Home Politics 24/May/2022 11:00 AM

Norwegian Refugee Council: EU aid delay to Palestinians puts lives at risk

Norwegian Refugee Council: EU aid delay to Palestinians puts lives at risk
Doctors at Augusta Victoria Hospital in East Jerusalem.

BRUSSELS, Tuesday, May 24, 2022 (WAFA) – The European Union is putting Palestinian lives at risk as it continues to delay the disbursement of aid to vital sectors in the occupied Palestinian territory, today said the Norwegian Refugee Council (NRC) in a statement.

A large portion of EU funding committed to Palestine, valued at nearly €215 million, has been delayed since 2021 as the European Union continues to condition the release of the money on specific changes to Palestinian school textbooks. Meanwhile, this aid suspension is crippling critical sectors and services, including healthcare in occupied East Jerusalem, with dire consequences for patients needing treatment at hospitals.

“These restrictions punish terminally ill patients who cannot get life-saving medicine and force children to go hungry when parents cannot afford to buy food. Palestinians are paying the cruelest price for political decisions made in Brussels,” said Jan Egeland, the Norwegian Refugee Council’s secretary-general.

At least 500 cancer patients, diagnosed since September 2021, have been unable to access adequate, life-saving treatments at occupied East Jerusalem's Augusta Victoria Hospital, resulting in avoidable deaths, according to the Lutheran World Federation, which operates the hospital. Patients already under the care of the hospital have endured significant delays in critical treatment.

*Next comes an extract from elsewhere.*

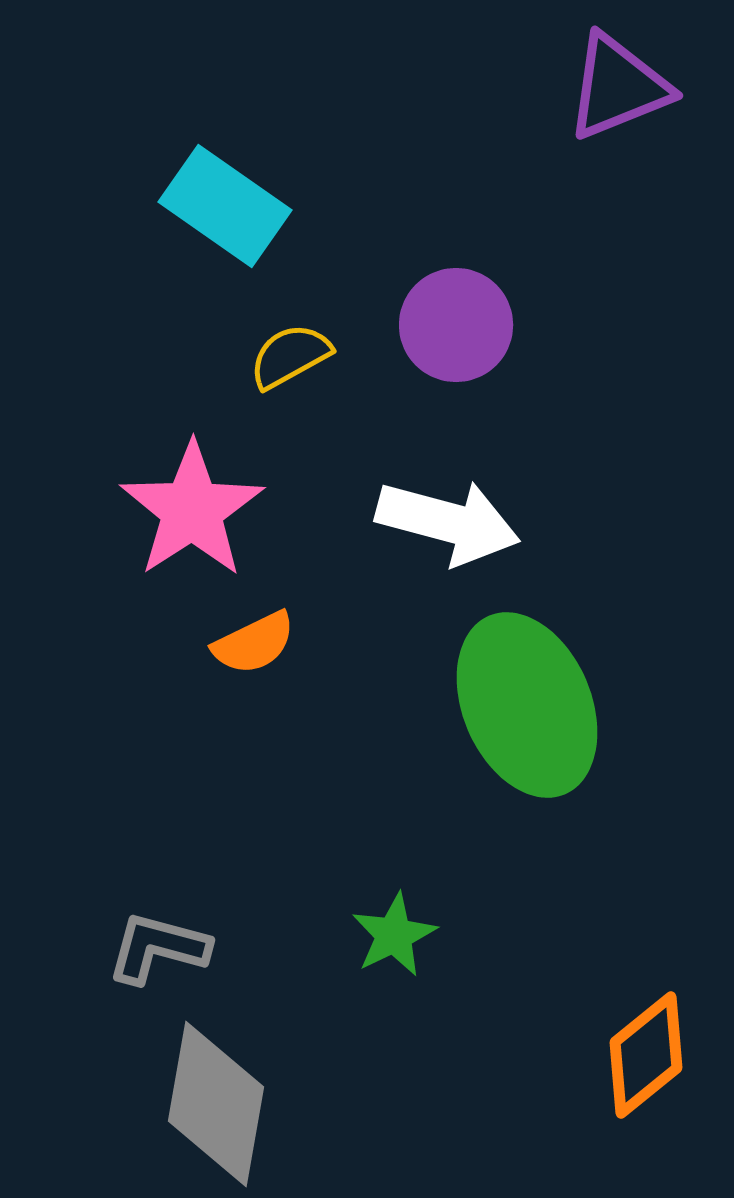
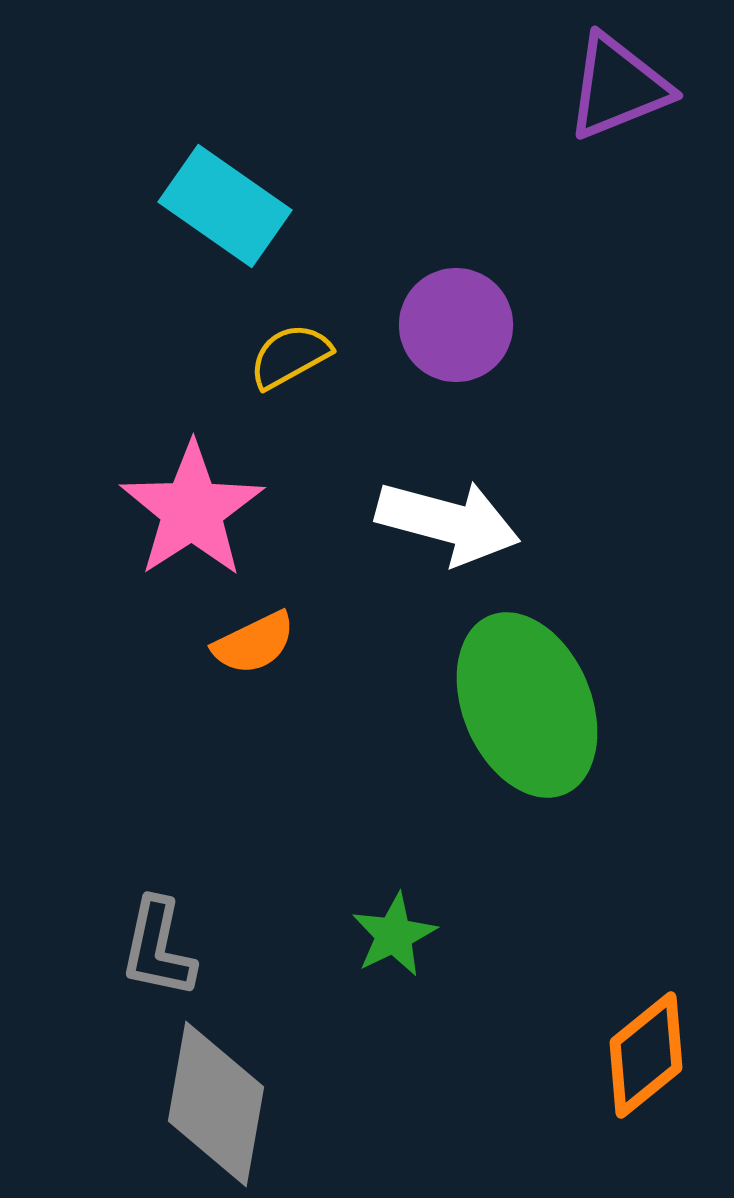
gray L-shape: rotated 93 degrees counterclockwise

The devastating impact of the EU’s decision extends beyond healthcare. Since November 2021, up to 120,000 Palestinians, the majority in Gaza, have not received cash support that is critical for their survival, according to news reports. Salaries of Palestinian Authority employees, including teachers and healthcare workers, have been cut by 20 percent.

Muhammed, 74, from Gaza, has been impacted by the delays in EU aid. He relies on social assistance from the Ministry of Social Development, which is his sole source of income, but has not received support for close to two years. He cares for his wife who is partly paralyzed and is now unable to afford adequate housing. He told NRC, “We do not ask to live like the rest of humanity, just a quarter of the life they live would suffice, no more.”

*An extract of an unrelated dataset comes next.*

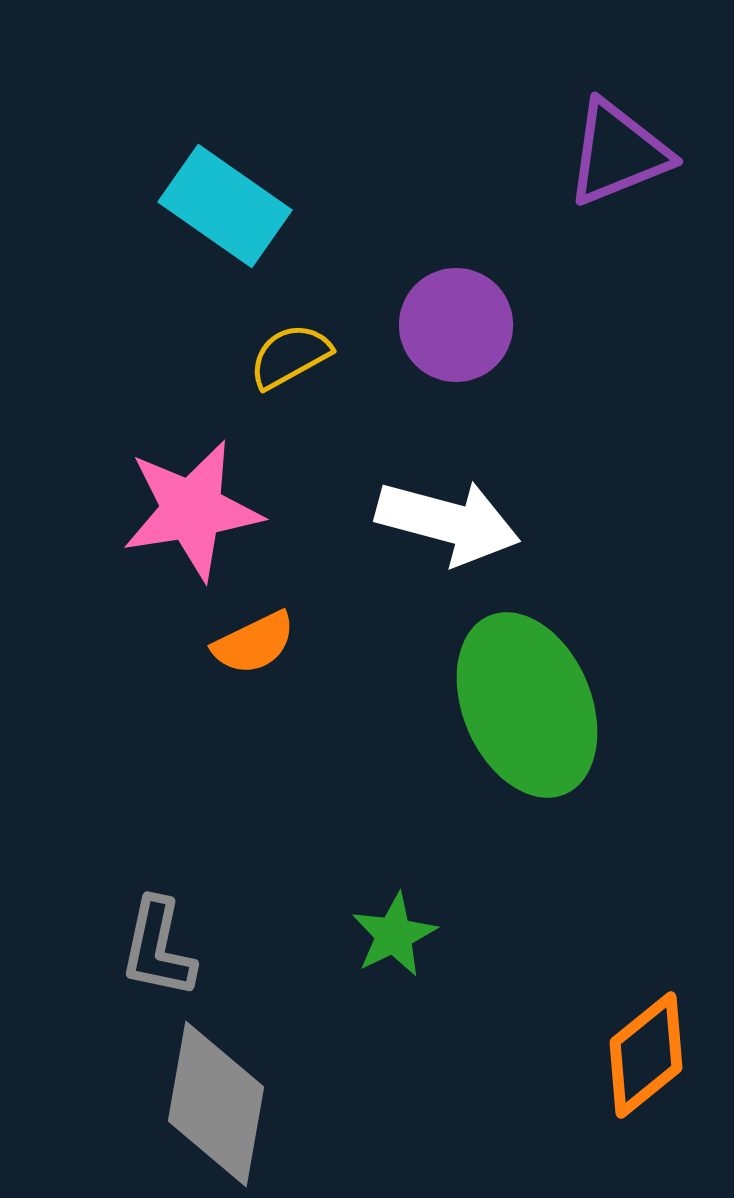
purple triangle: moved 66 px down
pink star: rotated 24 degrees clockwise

“The delay because of a political position is putting lives at risk every day. We appeal to EU Commission President Ursula von der Leyen to release the funds immediately so that critical assistance for vulnerable Palestinians and support for basic services can continue,” Egeland added.

An initial proposal to disburse the funds was held up in 2021 after Olivér Várhelyi, the European Commissioner for Neighborhood and Enlargement, pushed to make the financial assistance conditional on changes to the Palestinian curriculum, despite the textbooks overall being in line with UNESCO standards. Fifteen EU member states signed a letter to the European Commission criticizing the delay and calling for the immediate release of the funds.

The EU’s Foreign Affairs Council has requested that the issue be referred to EU Commission President Ursula von der Leyen to stop further delays, but it remains unresolved.

NRC urged EU donors to immediately find a way to resume funding life-saving programs, basic service provision and social safety networks without further conditions.